Memory types keep the categories small on purpose. There are six: fact (something true about the project), lesson (something learned, usually the hard way), directive (a rule the agent should follow), preference (how you like things done), contact (a person and why they matter), and bookmark (a link worth keeping). Typing a memory is what lets recall prioritize sensibly — a directive outranks a bookmark when the context block is being assembled.
On the governance side: every memory carries an audit trail — where it came from, when, via which agent key. memory_forget is a real deletion operation, not a visibility flag, and every forget logs a reason. Facts support validity windows, so a superseded decision does not contradict a current one; it gets marked expired. For the full picture on what is and is not covered, the pricing page has the tier details, and the docs cover the data model.
One honest note: AgentPrizm is not SOC 2 certified and is not HIPAA-compliant. Do not store PHI or data subject to compliance requirements you have not validated.
For more on the agentic memory problem in general — why context windows are not a substitute, what hybrid recall means, and when to build versus buy — the companion post on setting up a persistent MCP memory server covers the underlying concepts in depth.
FAQ
Does this work with Cursor, Claude Desktop, or Windsurf?
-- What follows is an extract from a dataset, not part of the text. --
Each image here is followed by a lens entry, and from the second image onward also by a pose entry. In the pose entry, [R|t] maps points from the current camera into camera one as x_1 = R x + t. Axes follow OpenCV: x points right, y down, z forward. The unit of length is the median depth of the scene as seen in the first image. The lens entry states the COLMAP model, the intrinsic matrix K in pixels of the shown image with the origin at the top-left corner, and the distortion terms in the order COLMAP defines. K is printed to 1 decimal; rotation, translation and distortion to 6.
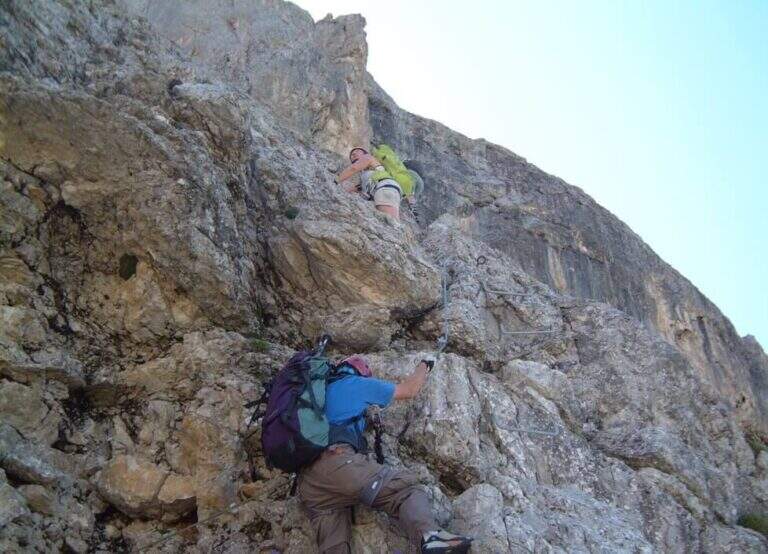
lens RADIAL K [[1102.3, 0, 384.0], [0, 1102.3, 277.0], [0, 0, 1]] dist [-0.209858, 0.114788]
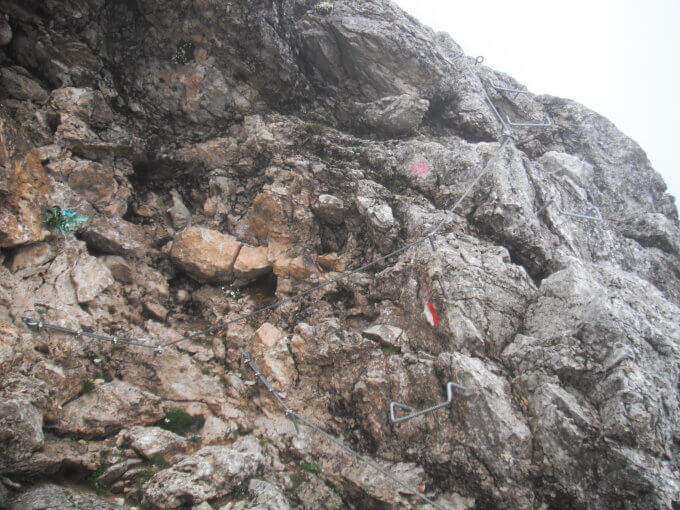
lens RADIAL K [[812.3, 0, 340.0], [0, 812.3, 255.0], [0, 0, 1]] dist [-0.184487, 0.007370]
pose [[0.990400, 0.009992, 0.137872, -0.200518], [-0.041572, 0.972742, 0.228131, -0.000958], [-0.131834, -0.231673, 0.963819, 0.178845]]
Yes. The config block is the same JSON in every MCP-compatible client; only the file path changes. Any client that supports MCP over HTTP (the type: "http" transport) will work. Claude Desktop, Cursor, and Windsurf all do.
Is it actually free?
The Hobby tier is $0 forever, no credit card required. It includes 1,000 stored memories, 4,500 recalls per month, and 2 containers. That is enough for a real project. When you outgrow it: Builder is $29/month (250,000 memories, 25,000 recalls/month included plus overage, 10 containers) and Scale is $249/month plus usage (1 million memories, 225,000 recalls/month included plus overage). Details on the pricing page.
Where is my data stored?
Memory content and embeddings are stored in AgentPrizm's hosted infrastructure — a VPS running MongoDB with vector search. Data is not sold, not used to train models. Each memory is scoped to your account. If you need to delete everything, the API has a forget endpoint and the dashboard exposes it in the UI.
What happens if the MCP server is unreachable?
Claude Code will surface a tool error and continue without memory context for that session. Nothing breaks — the agent just loses the persistent memory benefit until the connection is restored. Your project files, CLAUDE.md, and local context are all untouched.